REQUIREMENT:
The pictures stay out; all of the data is to be printed exactly.

THE DATA:
——

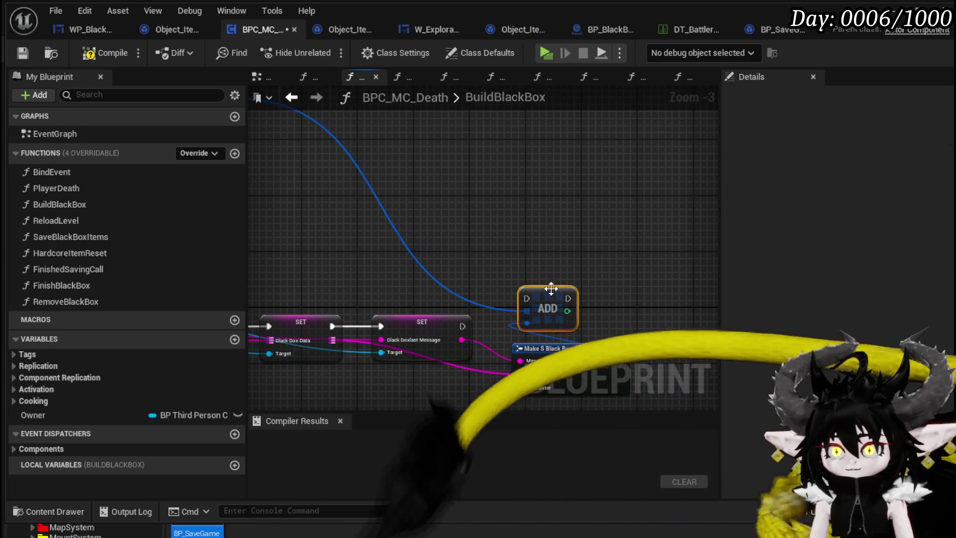
mouse_move(463, 326)
left_mouse_down()
mouse_move(506, 301)
mouse_move(587, 297)
left_mouse_up()
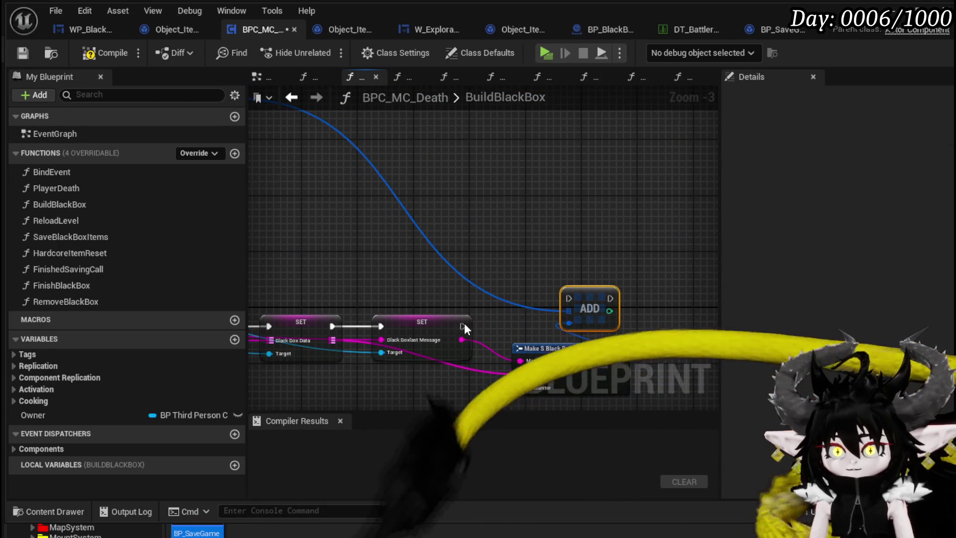
left_click_drag(585, 298, 494, 228)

——

RESPONSE TO THE TASK:
mouse_move(463, 326)
left_mouse_down()
mouse_move(506, 301)
mouse_move(587, 297)
left_mouse_up()
left_click_drag(585, 298, 494, 228)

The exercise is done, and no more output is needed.